Anspruchsvolle Strecke

(mehr oder weniger / Feierabendtour am 16.9.2011 / ca. 30 km / 3 Starter)
 
Dierk empfahl noch nicht aufzusteigen. Am Freitag ist Alsterdorfer Markttag und es gibt auch Ordner. Nach dem Aufsitzen ein kurzer Hinweis auf das Filmteam. Die machten irgendetwas für das ZDF.

Wenige Meter weiter wird ein eigentlich noch intakter Wohnblock abgerissen. Le Corbusier wollte ja halb Paris zum höheren Wohle der Architektur abreißen lassen. Hier wird er wohl nicht direkt beteiligt sein. Es ist mehr zu vermuten, dass irgendjemand etwas von der Idee zur Wohnmaschine aufgegriffen hat und das passt jetzt absolut nicht mehr in die Zeit. Vielleicht hat auch Angela ihre Finger im Spiel, weil die nachträgliche Isolation mehr kostet als Abriss und Neubau.

Wir waren vorsichtig auf dem Radweg auf der falschen Richtung parallel zur Rathenaustraße und hätten uns wohl auch gegenüber Fußgänger rücksichtsvoll verhalten, wenn da welche gewesen wären. Dierk bevorzugt aber die Treppe. Einmal runter tragen, ein wenig fahren und dann wieder hoch. Links an der Schleuse schlägt ebenfalls die Steinlaus zu.

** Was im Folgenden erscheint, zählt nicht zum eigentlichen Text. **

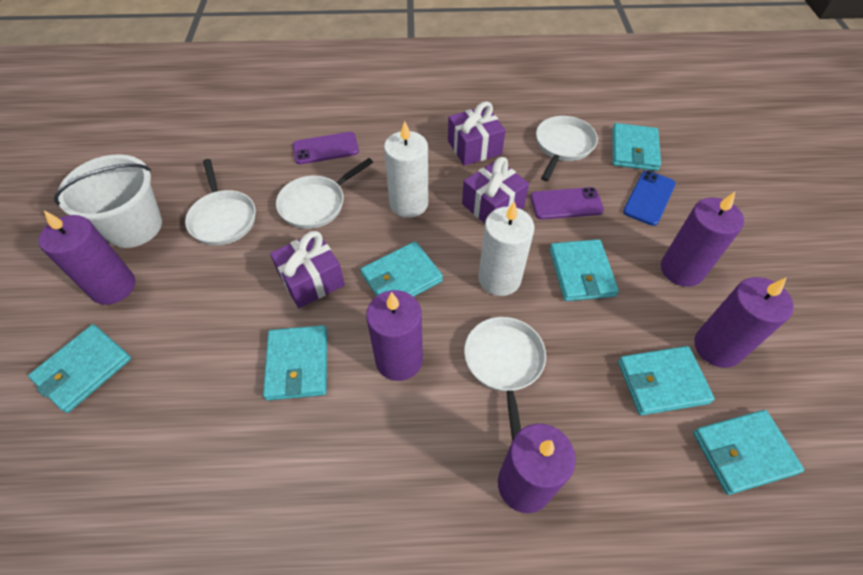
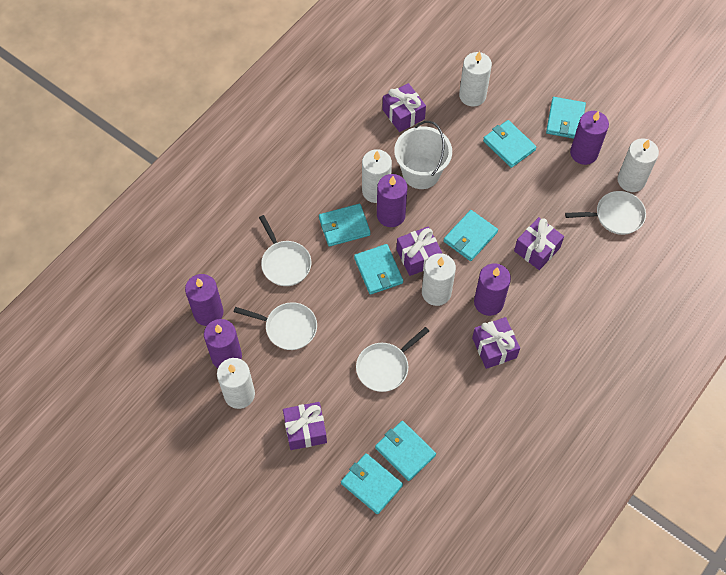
blue phone: 1 -> 0
purple gift: 3 -> 5
purple phone: 2 -> 0
white candle: 2 -> 5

Irgendwann erreichten wir dann die wilde Natur am Alsterwanderweg. Sumpfartige Pfützen mussten mutig durchquert, orientierungslose Vierbeiner umrundet werden. Wir haben auf Fußgänger Rücksicht genommen und auf radelnde Zeitgenossen Acht gegeben werden. Es ging alsteraufwärts. Nicht als Wildnis, bis wir nördlich des ehemaligen Poppenbüttler RTF-Startortes wieder auf Asphalt trafen. Dierk ignorierte den Asphalt und nahm den gepflasterten Rad/Fußweg. Auf dem Asphalt ging es nach Norderstedt, Brevet Fahrer kennen die Stelle, Ethicon ist nicht weit. Auf dem Radweg stockte einem zunächst der Atem, ein großes Tier, dunkel fast schwarz. Zum Glück saß oben eine relativ hübsche Frau. Sie lenkte das Biest von der Strecke und wir konnten passieren.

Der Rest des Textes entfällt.